Many pet owners volunteer for the study out of curiosity (quite a few have been research-minded types from the university community). Others are just eager to do anything they can for their pets—especially during a pandemic. “We’re not offering a treatment for COVID-19 in pets,” Hamer clarified. “This is just surveillance. But people just want to contribute to the greater good.”

The A&M researchers and the CDC recommend that pet owners who have tested positive for COVID-19 wear masks around, and isolate from, their pets—and from any other animals—to prevent passing the virus on. But this advice has met with resistance from some owners. Hamer understands why. “It’s just so hard to cut yourself off from your pet,” she said. “Especially if you’re not feeling well. You want to be in bed with your pet, snuggling.”

Early on in the pandemic, the lab sourced cases through the Brazos County Health Department: people who tested positive were asked whether they had a pet and whether they were interested in participating in Texas A&M research. If they answered yes to both, Hamer’s lab received their contact information. Especially during the socially isolated shutdowns of the pandemic’s first several months, many volunteers were thrilled to be among strangers, even strangers in space suits. “All they wanted to do was talk,” Auckland recalled, “and we were glad to listen.”

Toward the end of the first phase of Hamer’s research, in the summer of 2020, COVID-19 cases dropped, falling from a peak of around 10,400 cases a day in mid-July to about 3,200 cases per day two months later. Enrollment in the pet study followed suit. Auckland hypothesized that many potential participants were simply “over” COVID: even if they were still getting sick, they weren’t interested in giving their time to science. Now that the threat of the highly infectious omicron variant has subsided in Texas, new subjects have petered out again. (Pet owners who test positive for COVID-19 can opt in to the study here.)

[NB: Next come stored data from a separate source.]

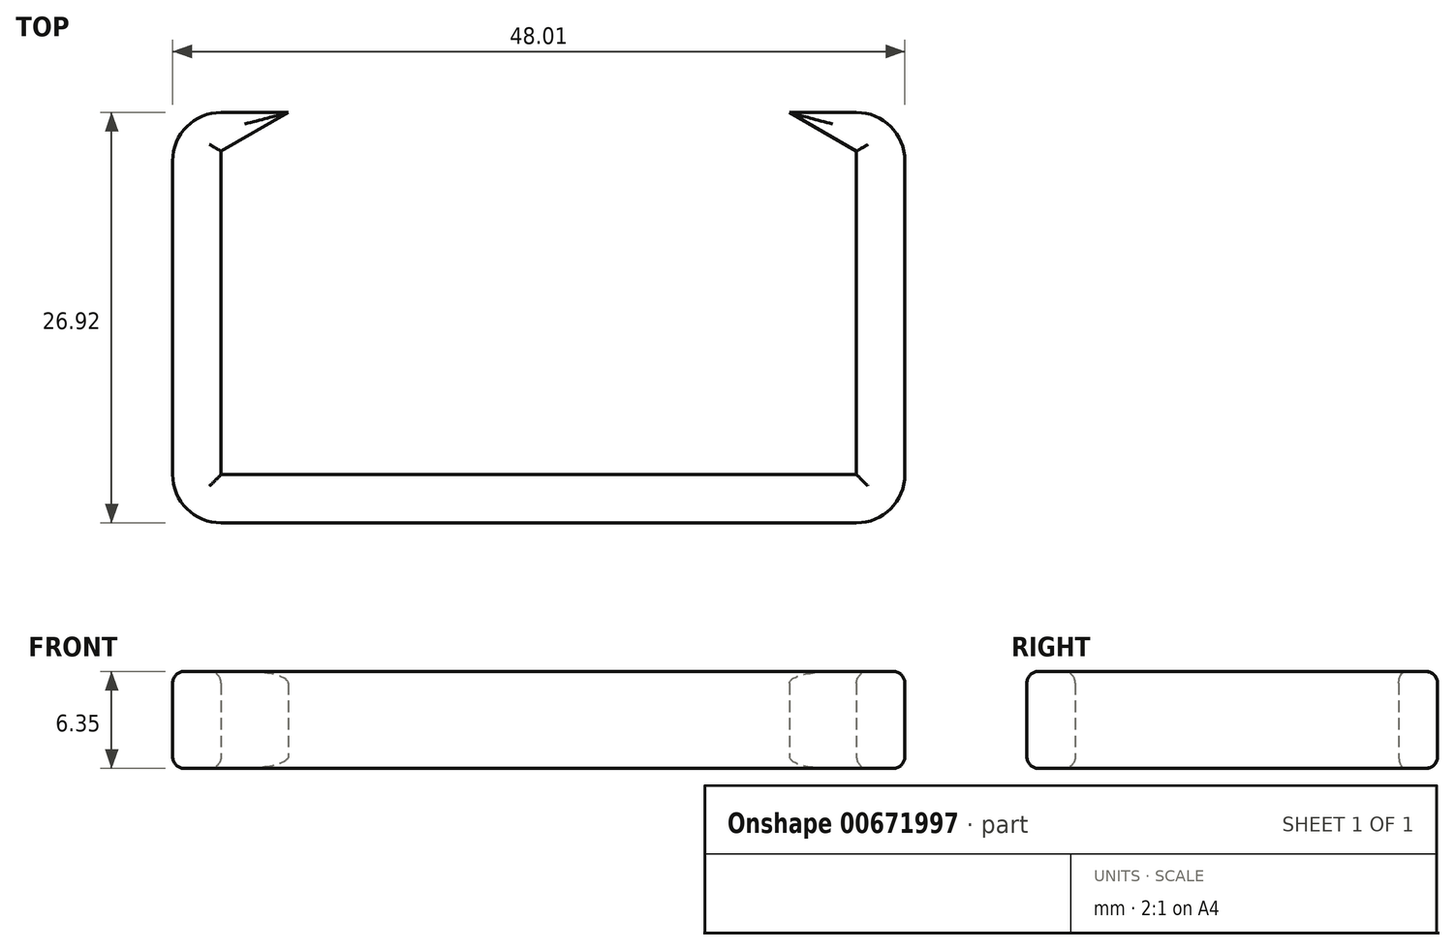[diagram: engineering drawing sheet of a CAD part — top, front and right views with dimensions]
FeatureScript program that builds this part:
annotation { "Feature Type Name" : "Feature", "Feature Type Description" : "" }
export const myFeature = defineFeature(function(context is Context, id is Id, definition is map)
    precondition{}
    {
        {
            var Q0;
            Q0=qCreatedBy(makeId("Top.planeOp"),FACE);
            var sketch = newSketch(context, id + "F0", { "sketchPlane" : qUnion([Q0])});
            skLineSegment(sketch, "E0", {"start": v(-16.17, 0) * mm, "end": v(-20.57, 0) * mm});
            skLineSegment(sketch, "E1", {"start": v(-23.75, -3.18) * mm, "end": v(-23.75, -23.75) * mm});
            skLineSegment(sketch, "E2", {"start": v(-20.57, -26.92) * mm, "end": v(21.08, -26.92) * mm});
            skLineSegment(sketch, "E3", {"start": v(24.26, -23.75) * mm, "end": v(24.26, -3.17) * mm});
            skLineSegment(sketch, "E4", {"start": v(21.08, 0) * mm, "end": v(16.68, 0) * mm});
            skLineSegment(sketch, "E5", {"start": v(16.68, 0) * mm, "end": v(21.08, -2.54) * mm});
            skLineSegment(sketch, "E6", {"start": v(21.08, -2.54) * mm, "end": v(21.08, -23.75) * mm});
            skLineSegment(sketch, "E7", {"start": v(21.08, -23.75) * mm, "end": v(-20.57, -23.75) * mm});
            skLineSegment(sketch, "E8", {"start": v(-20.57, -23.75) * mm, "end": v(-20.57, -2.54) * mm});
            skLineSegment(sketch, "E9", {"start": v(-20.57, -2.54) * mm, "end": v(-16.17, 0) * mm});
            skPoint(sketch, "E10.visualSharp", {"position": v(-23.75, -26.92) * mm});
            skArc(sketch, "E10.filletArc", {"start": v(-23.75, -23.75) * mm, "mid": v(-22.82, -26) * mm, "end": v(-20.57, -26.92) * mm});
            skPoint(sketch, "E11.visualSharp", {"position": v(24.26, -26.92) * mm});
            skArc(sketch, "E11.filletArc", {"start": v(21.08, -26.92) * mm, "mid": v(23.33, -26) * mm, "end": v(24.26, -23.75) * mm});
            skPoint(sketch, "E12.visualSharp", {"position": v(24.26, 0) * mm});
            skArc(sketch, "E12.filletArc", {"start": v(24.26, -3.17) * mm, "mid": v(23.33, -0.93) * mm, "end": v(21.08, 0) * mm});
            skPoint(sketch, "E13.visualSharp", {"position": v(-23.75, 0) * mm});
            skArc(sketch, "E13.filletArc", {"start": v(-20.57, 0) * mm, "mid": v(-22.82, -0.93) * mm, "end": v(-23.75, -3.18) * mm});
            skSolve(sketch);
        }
        {
            var Q0;
            Q0 = qSketchRegion(id + "F0", true);
            extrude(context, id + "F1", {"entities" : qUnion([Q0]), "depth" : 6.35 * mm, "offsetDistance" : 25.4 * mm});
        }
        {
            var Q0;
            Q0=makeQuery(id+"F1.opExtrude","CAP_FACE",FACE,{"disambiguationData":[OSD([sQuery(id+"F0.wireOp",EDGE,"E0"),sQuery(id+"F0.wireOp",EDGE,"E1"),sQuery(id+"F0.wireOp",EDGE,"E2"),sQuery(id+"F0.wireOp",EDGE,"E3"),sQuery(id+"F0.wireOp",EDGE,"E4"),sQuery(id+"F0.wireOp",EDGE,"E5"),sQuery(id+"F0.wireOp",EDGE,"E6"),sQuery(id+"F0.wireOp",EDGE,"E7"),sQuery(id+"F0.wireOp",EDGE,"E8"),sQuery(id+"F0.wireOp",EDGE,"E9"),sQuery(id+"F0.wireOp",EDGE,"E10.filletArc"),sQuery(id+"F0.wireOp",EDGE,"E11.filletArc"),sQuery(id+"F0.wireOp",EDGE,"E12.filletArc"),sQuery(id+"F0.wireOp",EDGE,"E13.filletArc")])],"isStart":false});
            var Q1;
            Q1=makeQuery(id+"F1.opExtrude","CAP_FACE",FACE,{"disambiguationData":[OSD([sQuery(id+"F0.wireOp",EDGE,"E0"),sQuery(id+"F0.wireOp",EDGE,"E1"),sQuery(id+"F0.wireOp",EDGE,"E2"),sQuery(id+"F0.wireOp",EDGE,"E3"),sQuery(id+"F0.wireOp",EDGE,"E4"),sQuery(id+"F0.wireOp",EDGE,"E5"),sQuery(id+"F0.wireOp",EDGE,"E6"),sQuery(id+"F0.wireOp",EDGE,"E7"),sQuery(id+"F0.wireOp",EDGE,"E8"),sQuery(id+"F0.wireOp",EDGE,"E9"),sQuery(id+"F0.wireOp",EDGE,"E10.filletArc"),sQuery(id+"F0.wireOp",EDGE,"E11.filletArc"),sQuery(id+"F0.wireOp",EDGE,"E12.filletArc"),sQuery(id+"F0.wireOp",EDGE,"E13.filletArc")])],"isStart":true});
            fillet(context, id + "F2", {"entities" : qUnion([Q0, Q1]), "radius" : 0.76 * mm, "tangentPropagation" : true, "allowEdgeOverflow" : false});
        }
    });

Hamer’s research differs from other work with animals in part because her lab is not just testing animals that have been brought to a vet clinic because they are showing symptoms; the team is seeking animals living in high-risk environments to see whether they are sick or not. Because of that, the researchers can detect cases that might otherwise go unnoticed. (That, plus the hustle of Hamer and her team, may be one reason Texas disproportionately leads the the U.S. Department of Agriculture’s overview of confirmed cases of SARS-CoV-2 in animals in the United States, with 107 cases compared to 24 in the next-highest state, California.)

Barton Behravesh said COVID-19 has been seen on mink farms in Europe and the United States, and in wildlife in North America, but the animals often “appear to be perfectly happy, and you wouldn’t know it.” Without surveillance testing, COVID-19 could slyly move from animal to animal, even between species, eventually evolving and mutating into something more concerning.

Hamer is seeking funding to expand the lab’s work beyond cats, dogs, and other household pets to include potential wildlife reservoirs of COVID-19, such as white-tailed deer, whose viral receptors are similar to those of humans. A prior study by the Hamer Lab showed 34 of 36 white-tailed deer in one Texas facility had COVID-19 antibodies, suggesting animal-to-animal transmission rather than transmission due to human-to-deer contact. (A team of researchers in Canada recently reported that a white-tailed deer in Ontario may have passed COVID-19 to a human who was in close contact with the animal.)

For now, though, the risk of pet-to-human transmission of COVID-19 appears to be very low. Healthy pet owners may hold their cuddly nonvectors tight.